After winning the toss, Trent Johnston and his Irish side chose to bowl first, to take advantage of a greenish wicket in Leicester. David Langford-Smith got the ball rolling by trapping former Canadian captain John Davison lbw for naught in the first over of the match, and that was only the beginning.

The greentop did what one would expect it to, seaming around dramatically. Coupled with some lack of application from the Canadian bats, it led to many leg-before and bowled dismissals as batsmen played and missed. The only resistance - and the term is used loosely here - from Canada came from Abdool Samad (29) who looked as though he may steady the top order before going down lbw to Johnston, and Umar Bhatti, whose unbeaten 22 showed that he is continuing to improve his batting to go with his already strong bowling.

However, those two were the only Canadians to reach double-digit scoring, and at the luncheon interval Canada had reached a paltry 75/9. Kevin O'Brien took 2 wickets in the last over before lunch to confirm the utter destruction that had been the opening session. Trent Johnston picked up the final wicket, needing just 4 balls after the break to clean up Henry Osinde, and Canada's score was confirmed at 92 all out. Johnston led the bowlers, ending up with 4 wickets for 12 runs (bowling just 9.4 overs), while debutant Thinus Fourie picked up 3 wickets as well.

The score of 92 is Canada's record low in Intercontinental Cup play, and a real disappointment for a side that had made great strides in the last year. But one never knows - perhaps the wicket would give the same help to the Canadian seamers as it afforded the Irish.

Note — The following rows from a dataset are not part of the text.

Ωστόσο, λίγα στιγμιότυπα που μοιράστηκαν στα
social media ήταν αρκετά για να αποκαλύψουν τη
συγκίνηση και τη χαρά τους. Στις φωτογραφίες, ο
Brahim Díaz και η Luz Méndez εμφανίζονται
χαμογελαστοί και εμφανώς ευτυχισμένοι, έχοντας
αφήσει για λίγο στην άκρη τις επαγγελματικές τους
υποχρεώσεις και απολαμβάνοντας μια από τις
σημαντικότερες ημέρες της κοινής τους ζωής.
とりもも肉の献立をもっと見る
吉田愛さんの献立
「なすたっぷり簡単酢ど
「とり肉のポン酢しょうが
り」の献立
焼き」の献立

It did not.

The Irish openers, Bray and Porterfield, showed their greater experience with green wickets and started very cautiously. The first two overs went without a run - but also without so much as a thought of a wicket falling. As they got their respective eyes in, they started to open up and did so with a great amount of flair. They reached 97 for no loss at the tea break, already having secured a first-innings lead, which would give them the trophy should the match be drawn.

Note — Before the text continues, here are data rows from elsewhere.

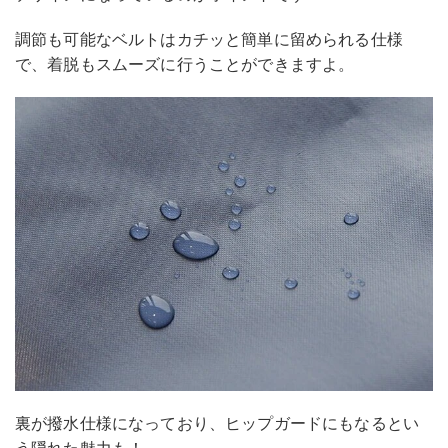
調節も可能なベルトはカチッと簡単に留められる仕様
で、着脱もスムーズに行うことができますよ。
裏が撥水仕様になっており、ヒップガードにもなるとい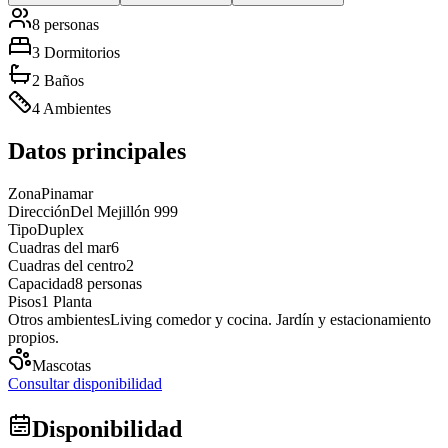
8 personas
3 Dormitorios
2 Baños
4 Ambientes
Datos principales
Zona
Pinamar
Dirección
Del Mejillón 999
Tipo
Duplex
Cuadras del mar
6
Cuadras del centro
2
Capacidad
8 personas
Pisos
1 Planta
Otros ambientes
Living comedor y cocina. Jardín y estacionamiento
propios.
Mascotas
Consultar disponibilidad
Disponibilidad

As the pitch continued to flatten throughout the day, the Canadian bowling became increasingly impotent and the Irish bats flourished. The breakthrough - if it can be called that - finally came about midway through the final session when a clearly tired Bray was caught at slip off the bowling of John Davison. Tired, becaue he had just made 146 off just 156 balls, including 27 boundaries and 1 six. Two balls later, Abdool Samad induced an edge from Porterfield, which was taken by Bagai, and suddenly both openers were gone. But by then, the score was already on 202, and the match was pretty close to being over (figuratively speaking).

Peter Gillespie and Eoin Morgan began trying to negotiate the remaining overs cautiously, realising the dominating position that the openers had staked them to. They did not have the aggression of the batsmen that had gone before them, but they were very careful to keep their wickets as they began their innings. After he hit double digits, Gillespie tried to open up, and ended up opening himself up to being trapped lbw by Abdool Samad. But the rest of the day was uneventful, and at the close of play Ireland had reached a neat 250 for 3 from 62 overs.

It's not often that a first class match is as decisively placed after one day, but this one surely is. Ireland's bowlers had a spectacular morning (and Canada's batsmen were equally poor), and the Irish batsmen were ruthless in accruing an already sizable first-innings lead. At this point, it would take a truly improbable sequence of events to see this match even going into a fourth day, let alone being a competitive match going that far.